Daylight Saving Time 2023

Reading Time: < 1 minute Daylight Saving Time is coming next month; don’t forget to enjoy an extra hour of sleep.

Reading Time: < 1 minute

Daylight Saving time ends Sunday, Nov. 5, 2023. Clocks will fall back one hour at 2 a.m. As we inch closer to the impending time change, the sun will start setting just a few minutes after 6 p.m. After the time change, the sun will start setting closer to 5 p.m.  

While Daylight Saving Time has been part and parcel of the United States for decades, few know the history behind its adoption or its quirky facts.  

The Uniform Time Act of 1966 created daylight saving time to help improve efficiency and coordination in the transportation industry. This act standardizes time within five existing time zones (Alaska, Pacific, Mountain, Central, and Eastern) across the United States.  
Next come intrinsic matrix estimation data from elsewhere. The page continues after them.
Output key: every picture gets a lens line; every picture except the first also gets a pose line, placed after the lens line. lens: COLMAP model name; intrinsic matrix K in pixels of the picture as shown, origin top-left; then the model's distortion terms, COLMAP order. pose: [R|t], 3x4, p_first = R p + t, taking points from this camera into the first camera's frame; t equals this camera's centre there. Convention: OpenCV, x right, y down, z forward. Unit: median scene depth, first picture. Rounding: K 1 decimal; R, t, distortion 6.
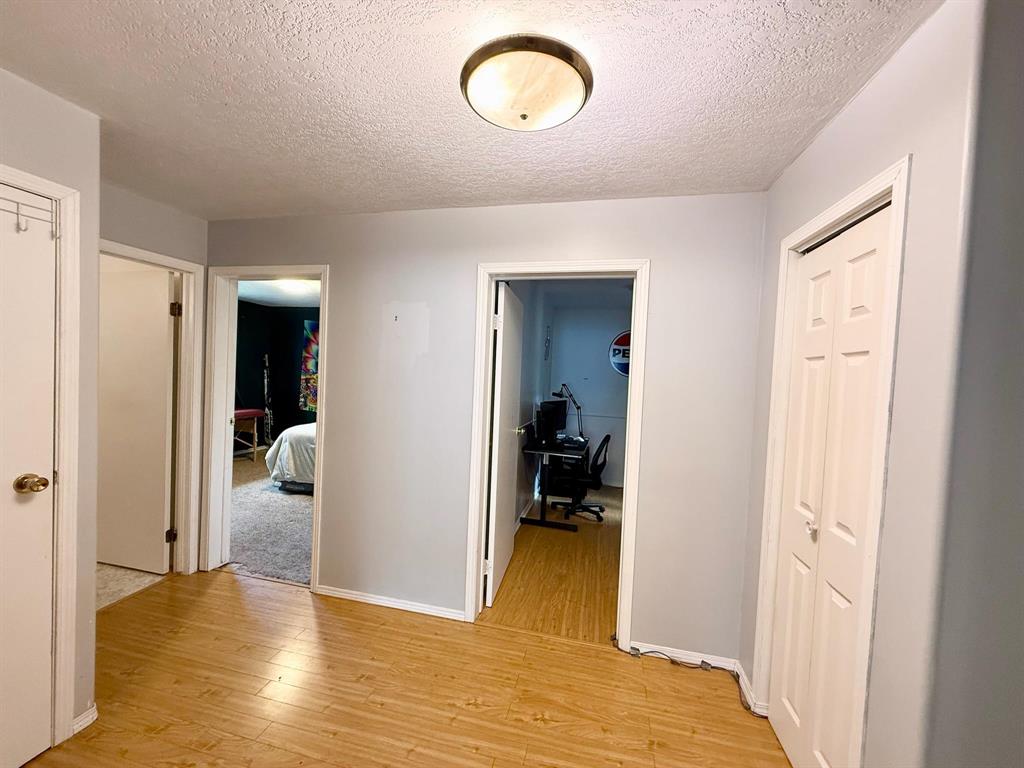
lens RADIAL K [[407.6, 0, 510.8], [0, 407.6, 381.2], [0, 0, 1]] dist [-0.000327, -0.000287]
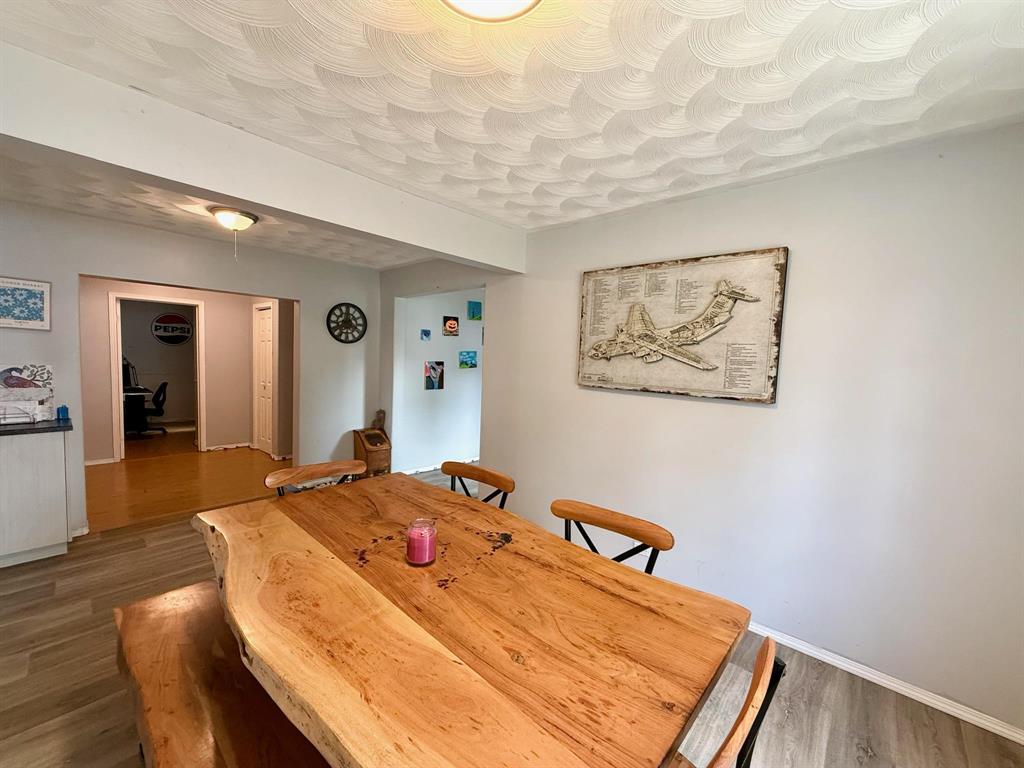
lens RADIAL K [[407.6, 0, 510.4], [0, 407.6, 383.1], [0, 0, 1]] dist [-0.000327, -0.000287]
pose [[0.493876, -0.081093, 0.865743, -0.412239], [0.007651, 0.996008, 0.088930, 0.002688], [-0.869499, -0.037296, 0.492525, -0.835896]]
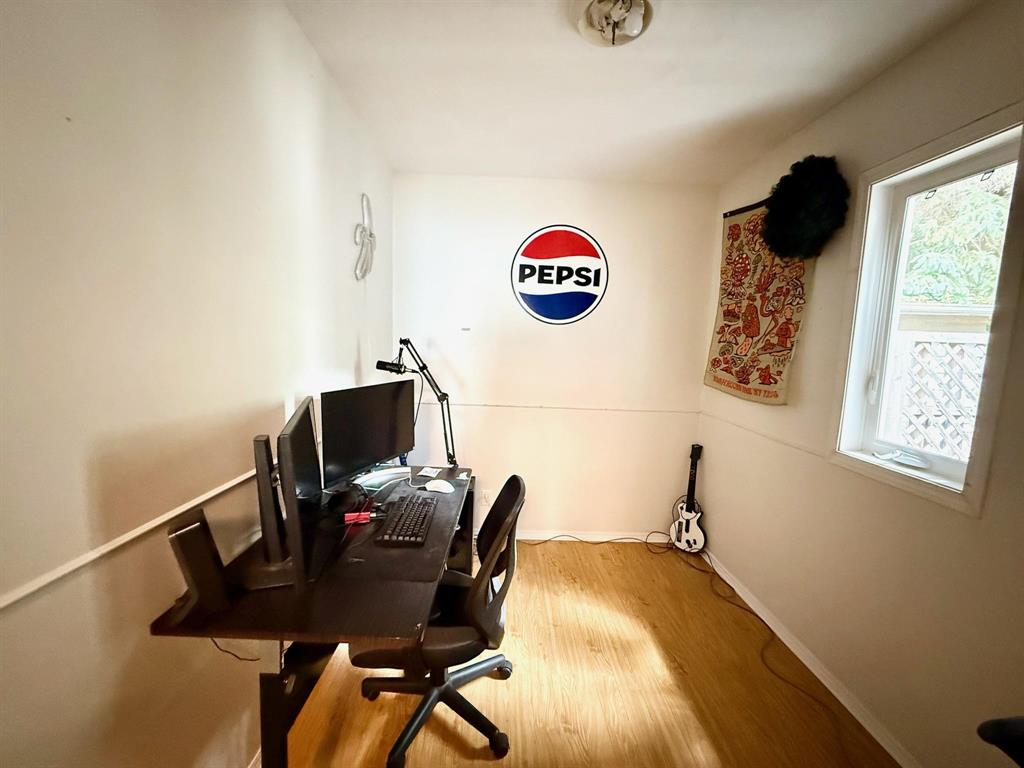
lens RADIAL K [[407.6, 0, 509.4], [0, 407.6, 384.1], [0, 0, 1]] dist [-0.000327, -0.000287]
pose [[0.970310, -0.046020, 0.237447, 0.133108], [0.023068, 0.994865, 0.098548, 0.013402], [-0.240763, -0.090145, 0.966389, 0.588029]]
Before the federal government enforced this act, Daylight Saving Time was primarily up to towns and cities to exercise their own discretion, whether to observe it or not. 
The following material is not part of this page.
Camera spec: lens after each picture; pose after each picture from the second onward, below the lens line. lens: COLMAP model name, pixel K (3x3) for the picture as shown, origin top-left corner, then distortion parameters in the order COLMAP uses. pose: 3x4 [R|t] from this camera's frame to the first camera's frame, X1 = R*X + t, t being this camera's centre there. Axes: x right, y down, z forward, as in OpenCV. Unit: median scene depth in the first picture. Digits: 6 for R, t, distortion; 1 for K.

 Currently, Arizona and Hawaii are the only states in the U.S. that don’t follow Daylight Saving time. Arizona abandoned the practice in the 60s because an extra hour of sun meant the state would have to use more energy to keep homes cool in the heat. Many of the United States territories, Guam, American Samoa and Puerto Rico do not follow Daylight Saving time as well.  

Though the Daylight Saving idea wasn’t formally established until 1966, Benjamin Franklin suggested the practice in a satirical essay published in 1784. This idea was pitched to Parisians, who could save money, candles and lamp oil by changing their sleep schedule.  

The proper term is Daylight Saving time since the practice is to save daylight, but some people in the phrase and some people throw an S at the end of saving.